Monetary Velocity and Monetary Policy

The Review of Economics and Statistics 1948 30(4), 304
T HE Keynesian concept of liquidity-preference is not a single idea, but like a prism has several facets. The views produced by a prism depend on the way it is turned and whether it is in motion or perfectly still. Users of the concept of liquidity-preference, like a person with a prism in his hand, may unconsciously turn it around and produce confused and changing images when they are seeking precision and clarity. This kind of effect appears to have been produced by Mr. James Tobin in his article, Liquidity Preference and Policy. ' However, the problem which Mr.
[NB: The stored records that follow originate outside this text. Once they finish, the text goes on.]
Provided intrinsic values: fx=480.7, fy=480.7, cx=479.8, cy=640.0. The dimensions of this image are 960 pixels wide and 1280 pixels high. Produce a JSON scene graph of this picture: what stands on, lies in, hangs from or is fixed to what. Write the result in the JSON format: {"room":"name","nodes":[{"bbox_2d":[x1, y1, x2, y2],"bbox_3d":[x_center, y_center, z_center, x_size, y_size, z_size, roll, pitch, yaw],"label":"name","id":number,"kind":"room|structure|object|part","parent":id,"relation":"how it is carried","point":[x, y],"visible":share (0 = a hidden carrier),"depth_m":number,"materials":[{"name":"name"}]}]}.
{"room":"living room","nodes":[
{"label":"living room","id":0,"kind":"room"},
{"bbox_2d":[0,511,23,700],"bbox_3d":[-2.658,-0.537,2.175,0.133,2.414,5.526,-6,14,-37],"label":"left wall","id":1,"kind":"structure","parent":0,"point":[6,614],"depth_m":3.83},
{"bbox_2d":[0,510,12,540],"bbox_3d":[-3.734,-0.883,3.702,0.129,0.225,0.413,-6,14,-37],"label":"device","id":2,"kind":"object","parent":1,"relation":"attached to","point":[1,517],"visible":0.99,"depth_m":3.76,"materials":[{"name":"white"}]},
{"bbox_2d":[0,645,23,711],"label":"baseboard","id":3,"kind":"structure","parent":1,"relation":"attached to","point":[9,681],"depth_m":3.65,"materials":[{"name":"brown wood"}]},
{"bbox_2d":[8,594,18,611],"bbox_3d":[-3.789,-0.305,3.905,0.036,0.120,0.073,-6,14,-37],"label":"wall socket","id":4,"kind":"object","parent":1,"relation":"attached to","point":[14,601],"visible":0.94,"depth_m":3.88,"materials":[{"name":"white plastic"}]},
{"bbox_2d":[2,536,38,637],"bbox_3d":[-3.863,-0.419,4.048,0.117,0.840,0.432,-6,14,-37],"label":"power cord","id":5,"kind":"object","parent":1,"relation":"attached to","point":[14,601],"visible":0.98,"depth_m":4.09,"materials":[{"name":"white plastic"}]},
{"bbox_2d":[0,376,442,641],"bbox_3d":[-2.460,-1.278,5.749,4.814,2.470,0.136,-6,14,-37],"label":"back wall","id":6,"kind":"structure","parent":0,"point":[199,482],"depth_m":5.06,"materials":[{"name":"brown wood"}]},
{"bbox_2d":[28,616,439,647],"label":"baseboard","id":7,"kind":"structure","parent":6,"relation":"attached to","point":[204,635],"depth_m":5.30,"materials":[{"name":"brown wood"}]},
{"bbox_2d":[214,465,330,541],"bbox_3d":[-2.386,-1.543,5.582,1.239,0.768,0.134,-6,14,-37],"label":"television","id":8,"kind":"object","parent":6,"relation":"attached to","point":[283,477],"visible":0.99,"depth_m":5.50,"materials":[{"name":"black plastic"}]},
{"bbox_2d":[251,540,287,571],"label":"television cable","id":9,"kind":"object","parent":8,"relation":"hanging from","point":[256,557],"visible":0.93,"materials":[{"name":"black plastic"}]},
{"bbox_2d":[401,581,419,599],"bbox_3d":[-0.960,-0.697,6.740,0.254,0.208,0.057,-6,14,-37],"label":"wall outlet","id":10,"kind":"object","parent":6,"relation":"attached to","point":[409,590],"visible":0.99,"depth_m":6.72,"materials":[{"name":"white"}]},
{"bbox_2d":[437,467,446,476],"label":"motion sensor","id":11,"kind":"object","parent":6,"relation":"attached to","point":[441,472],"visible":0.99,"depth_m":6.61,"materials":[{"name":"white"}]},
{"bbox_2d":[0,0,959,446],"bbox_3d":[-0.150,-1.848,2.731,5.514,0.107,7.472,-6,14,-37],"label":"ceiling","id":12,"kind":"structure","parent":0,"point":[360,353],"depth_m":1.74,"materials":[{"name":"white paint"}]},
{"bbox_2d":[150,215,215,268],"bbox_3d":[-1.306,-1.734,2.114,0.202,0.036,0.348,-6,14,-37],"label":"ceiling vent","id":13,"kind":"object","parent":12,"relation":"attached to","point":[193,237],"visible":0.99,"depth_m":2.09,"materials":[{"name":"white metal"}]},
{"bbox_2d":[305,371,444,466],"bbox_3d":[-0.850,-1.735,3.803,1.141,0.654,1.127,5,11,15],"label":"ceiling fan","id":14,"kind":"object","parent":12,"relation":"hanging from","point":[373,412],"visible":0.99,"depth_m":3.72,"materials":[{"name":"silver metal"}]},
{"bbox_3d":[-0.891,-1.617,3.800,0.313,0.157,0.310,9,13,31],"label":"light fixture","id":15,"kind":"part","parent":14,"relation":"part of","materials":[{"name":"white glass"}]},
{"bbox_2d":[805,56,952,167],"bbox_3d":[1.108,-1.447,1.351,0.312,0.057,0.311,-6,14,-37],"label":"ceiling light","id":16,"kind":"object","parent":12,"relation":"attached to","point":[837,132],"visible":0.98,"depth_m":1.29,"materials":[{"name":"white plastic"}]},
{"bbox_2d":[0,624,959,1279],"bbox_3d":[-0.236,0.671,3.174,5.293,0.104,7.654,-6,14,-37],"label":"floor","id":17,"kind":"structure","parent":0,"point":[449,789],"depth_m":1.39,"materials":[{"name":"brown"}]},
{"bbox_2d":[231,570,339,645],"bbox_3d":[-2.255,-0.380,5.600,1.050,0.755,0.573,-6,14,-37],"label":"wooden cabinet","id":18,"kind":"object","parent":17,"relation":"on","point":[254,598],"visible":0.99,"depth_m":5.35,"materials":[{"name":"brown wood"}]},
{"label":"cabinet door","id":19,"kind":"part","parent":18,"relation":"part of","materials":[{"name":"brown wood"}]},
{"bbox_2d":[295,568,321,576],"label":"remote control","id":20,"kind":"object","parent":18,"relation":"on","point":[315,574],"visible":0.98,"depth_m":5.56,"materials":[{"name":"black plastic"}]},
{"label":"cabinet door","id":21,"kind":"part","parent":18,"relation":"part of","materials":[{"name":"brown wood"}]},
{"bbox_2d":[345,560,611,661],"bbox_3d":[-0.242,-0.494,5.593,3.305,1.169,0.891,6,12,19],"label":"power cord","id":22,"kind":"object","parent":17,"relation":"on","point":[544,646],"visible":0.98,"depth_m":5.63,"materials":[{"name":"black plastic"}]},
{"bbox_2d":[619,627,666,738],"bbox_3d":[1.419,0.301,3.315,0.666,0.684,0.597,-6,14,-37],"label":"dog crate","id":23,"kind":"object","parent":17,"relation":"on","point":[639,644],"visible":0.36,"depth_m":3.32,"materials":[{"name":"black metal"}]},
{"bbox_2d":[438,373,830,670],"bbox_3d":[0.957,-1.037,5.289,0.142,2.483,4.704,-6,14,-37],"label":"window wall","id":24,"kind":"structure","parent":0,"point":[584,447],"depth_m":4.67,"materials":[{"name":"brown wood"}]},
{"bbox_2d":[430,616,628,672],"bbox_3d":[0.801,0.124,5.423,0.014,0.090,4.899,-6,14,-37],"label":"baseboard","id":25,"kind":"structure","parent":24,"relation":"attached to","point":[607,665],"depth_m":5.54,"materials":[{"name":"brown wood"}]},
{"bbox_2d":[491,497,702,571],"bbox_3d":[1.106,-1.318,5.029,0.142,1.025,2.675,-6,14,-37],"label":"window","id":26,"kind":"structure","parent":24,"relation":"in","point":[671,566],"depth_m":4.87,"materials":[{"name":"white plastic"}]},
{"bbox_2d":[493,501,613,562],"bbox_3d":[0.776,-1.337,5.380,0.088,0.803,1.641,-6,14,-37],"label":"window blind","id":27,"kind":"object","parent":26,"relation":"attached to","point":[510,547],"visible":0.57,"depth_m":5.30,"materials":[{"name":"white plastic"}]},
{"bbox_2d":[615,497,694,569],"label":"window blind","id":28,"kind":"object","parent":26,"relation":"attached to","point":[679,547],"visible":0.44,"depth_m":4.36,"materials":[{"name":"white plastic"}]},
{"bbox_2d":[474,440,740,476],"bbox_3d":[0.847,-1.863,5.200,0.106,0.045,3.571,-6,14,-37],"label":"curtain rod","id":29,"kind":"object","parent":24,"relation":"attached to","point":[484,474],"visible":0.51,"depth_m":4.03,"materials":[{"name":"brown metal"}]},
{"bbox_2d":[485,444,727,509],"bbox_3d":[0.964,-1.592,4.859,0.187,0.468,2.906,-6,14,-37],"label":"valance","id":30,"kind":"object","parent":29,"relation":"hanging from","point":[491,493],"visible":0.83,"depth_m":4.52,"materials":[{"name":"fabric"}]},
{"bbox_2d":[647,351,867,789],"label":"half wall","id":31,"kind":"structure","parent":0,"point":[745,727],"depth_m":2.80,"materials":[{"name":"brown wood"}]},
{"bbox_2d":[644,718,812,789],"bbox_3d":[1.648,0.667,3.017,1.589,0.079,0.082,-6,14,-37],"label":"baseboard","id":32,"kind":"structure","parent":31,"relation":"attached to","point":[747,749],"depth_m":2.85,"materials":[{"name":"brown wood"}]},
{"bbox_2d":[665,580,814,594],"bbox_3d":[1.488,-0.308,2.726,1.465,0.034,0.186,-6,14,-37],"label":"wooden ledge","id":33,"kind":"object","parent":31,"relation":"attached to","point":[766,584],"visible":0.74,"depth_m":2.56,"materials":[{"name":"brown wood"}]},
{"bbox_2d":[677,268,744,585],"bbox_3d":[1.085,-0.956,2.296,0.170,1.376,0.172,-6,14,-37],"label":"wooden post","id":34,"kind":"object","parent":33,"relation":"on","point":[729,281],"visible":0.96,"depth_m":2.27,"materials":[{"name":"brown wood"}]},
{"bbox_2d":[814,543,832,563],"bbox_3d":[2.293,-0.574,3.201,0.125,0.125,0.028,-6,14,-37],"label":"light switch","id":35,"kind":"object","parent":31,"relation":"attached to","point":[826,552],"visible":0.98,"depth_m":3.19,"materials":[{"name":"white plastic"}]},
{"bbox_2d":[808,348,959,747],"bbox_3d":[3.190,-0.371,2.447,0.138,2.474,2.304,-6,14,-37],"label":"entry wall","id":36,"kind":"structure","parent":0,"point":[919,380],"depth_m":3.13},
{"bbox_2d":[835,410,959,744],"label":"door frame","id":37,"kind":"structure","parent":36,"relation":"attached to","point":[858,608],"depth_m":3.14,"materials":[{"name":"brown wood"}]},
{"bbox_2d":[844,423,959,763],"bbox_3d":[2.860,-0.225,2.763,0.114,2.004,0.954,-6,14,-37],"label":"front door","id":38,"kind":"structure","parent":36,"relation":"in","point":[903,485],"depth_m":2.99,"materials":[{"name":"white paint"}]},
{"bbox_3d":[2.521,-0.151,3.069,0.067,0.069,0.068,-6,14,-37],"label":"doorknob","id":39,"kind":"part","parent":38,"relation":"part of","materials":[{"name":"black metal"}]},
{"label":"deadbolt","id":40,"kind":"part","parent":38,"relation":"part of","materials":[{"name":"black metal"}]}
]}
Tobin attempts to clarify changes in the desire to hold cash balances, and their bearing on the effectiveness of monetary policy in maintaining or expanding money national income is one which needs the best possible illumination. In this article I propose to examine four aspects of this problem. First, I shall distinguish between the three chief facets of the concept of liquidity-preference, and show that failure to recognize the differences between these concepts has led Mr. Tobin, as well as his predecessors, into an ambiguity in his discussion of the L function, expressing the demand for cash balances as a function of the rate of interest. Along with this discussion I shall mention some inadequacies in the Keynesian analysis which have an important bearing on Mr. Tobin's presentation or on his criticism of my views. Second, I shall elaborate the nature of the liquidity-preference assumption underlying my Monetary Theory of Deficit Spending, 2 inasmuch as Mr. Tobin's presentation of my view is inaccurate. Third, I shall examine the statistical data used by Mr. Tobin to support his position, and present some additional data bearing on the problem. Fourth, I shall add a few comments on the aims and techniques of monetary policy.